Bemidji Regional Airport, community to be served by Doppler radar
By about this time next summer, the Bemidji Regional Airport will be under the sweep of a Doppler radar system.
On Wednesday, representatives from the Minnesota Department of Transportation Department of Aeronautics, National Weather Service, Grand Forks, N.D., Beltrami County Emergency Services, Bemidji Aviation, Bemidji Regional Airport, and Lakeland Public Television discussed the need and uses for the Doppler radar system in the Bemidji area.
Currently, Bemidji has no radar system, but is covered by the edges of the Duluth system to the east and the Mayville, N.D., system to the west. However, because radar is line-of-sight, these systems cannot "see" below 10,000 feet here. So, the weather might be clear at that altitude, but snowing at ground level, or the precipitation might be raining at the high altitude and snowing on the ground.
Bemidji Regional Airport Manager Harold Van Leeuwen explained that the majority of tornadoes and all straight-line wind events occur at altitudes lower than 10,000 feet. Doppler radar registers wind readings and the density of storms, as well as the composition of precipitation.
Standard radar bounces off objects, but doesn't register movement. Doppler radar registers weather by measuring frequency shifts.
Van Leeuwen said the Doppler radar system will be assembled and owned by the state with no local financial input. He said he expects defining the requirements to be accomplished and the hardware available this year with the contract for installation ready for spring 2012 and completion by midsummer 2012.

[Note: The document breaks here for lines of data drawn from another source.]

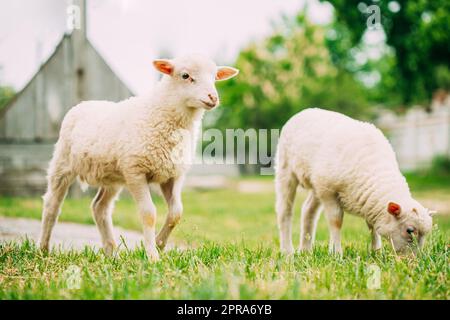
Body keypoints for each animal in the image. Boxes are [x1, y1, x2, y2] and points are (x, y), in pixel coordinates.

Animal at [38, 53, 239, 262]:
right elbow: (148, 214)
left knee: (100, 208)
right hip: (62, 163)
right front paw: (152, 256)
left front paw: (159, 244)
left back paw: (111, 253)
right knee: (52, 204)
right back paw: (43, 249)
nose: (213, 97)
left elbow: (176, 213)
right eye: (185, 76)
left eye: (215, 77)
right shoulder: (135, 171)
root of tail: (83, 103)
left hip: (112, 177)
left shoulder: (172, 175)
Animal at [276, 109, 434, 254]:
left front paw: (376, 251)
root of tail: (304, 111)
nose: (412, 260)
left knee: (308, 211)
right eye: (409, 230)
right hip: (286, 169)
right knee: (285, 211)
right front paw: (336, 253)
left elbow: (372, 225)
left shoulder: (369, 201)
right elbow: (336, 221)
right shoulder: (329, 192)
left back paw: (305, 250)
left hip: (317, 185)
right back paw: (287, 251)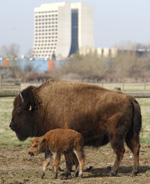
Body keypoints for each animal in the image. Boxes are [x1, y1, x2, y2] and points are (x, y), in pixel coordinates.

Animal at [9, 79, 142, 177]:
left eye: (19, 109)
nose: (11, 125)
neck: (44, 105)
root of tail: (130, 99)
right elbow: (69, 157)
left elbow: (67, 158)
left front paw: (66, 173)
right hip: (131, 134)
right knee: (135, 148)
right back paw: (133, 172)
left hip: (116, 136)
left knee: (120, 151)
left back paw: (113, 172)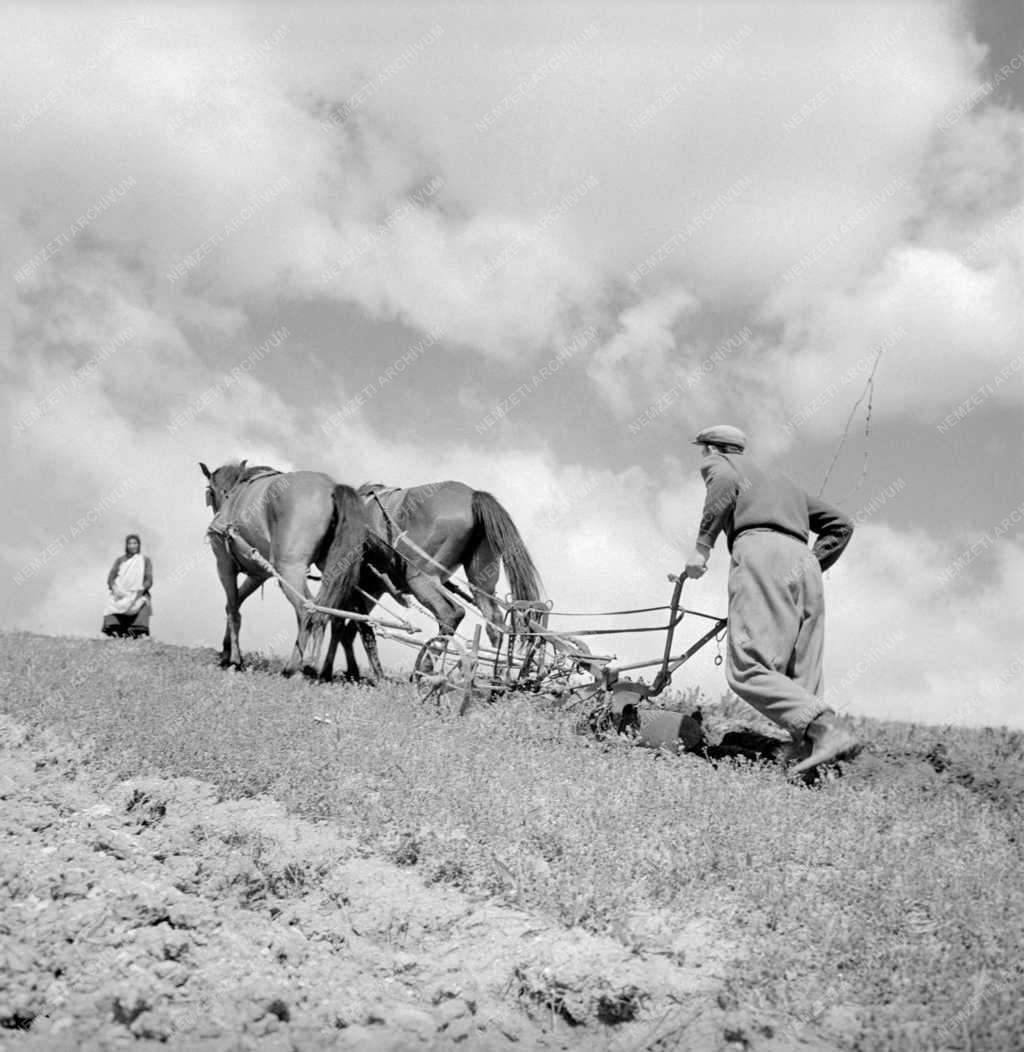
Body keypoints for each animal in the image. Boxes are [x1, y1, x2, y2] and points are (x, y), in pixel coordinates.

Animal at [197, 460, 366, 673]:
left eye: (210, 491)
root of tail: (330, 488)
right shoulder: (257, 574)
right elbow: (235, 603)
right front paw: (227, 649)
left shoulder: (224, 565)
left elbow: (233, 608)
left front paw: (234, 659)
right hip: (334, 569)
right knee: (330, 615)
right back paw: (316, 667)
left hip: (289, 569)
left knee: (306, 610)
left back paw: (293, 667)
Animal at [319, 479, 543, 681]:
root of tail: (472, 495)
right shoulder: (372, 588)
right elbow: (350, 628)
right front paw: (353, 673)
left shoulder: (356, 586)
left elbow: (348, 625)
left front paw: (334, 672)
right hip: (481, 582)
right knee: (494, 622)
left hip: (420, 579)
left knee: (451, 614)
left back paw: (425, 669)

"The hardest part is defining the requirements; the hardware is off the shelf," he said.
Van Leeuwen said aviation is driving the project, but the Doppler radar system will serve other purposes, such as community weather warnings.
"What we want to do is provide a comfort factor," said Beryl Wernberg, Beltrami County Emergency Management director. "Mainly the awareness and notification of our citizens."
"Everybody wants this to work, and we have the money," Van Leeuwen said. "We don't go out and say it's us (aviation) alone - it's the community. That's why you get help from the state."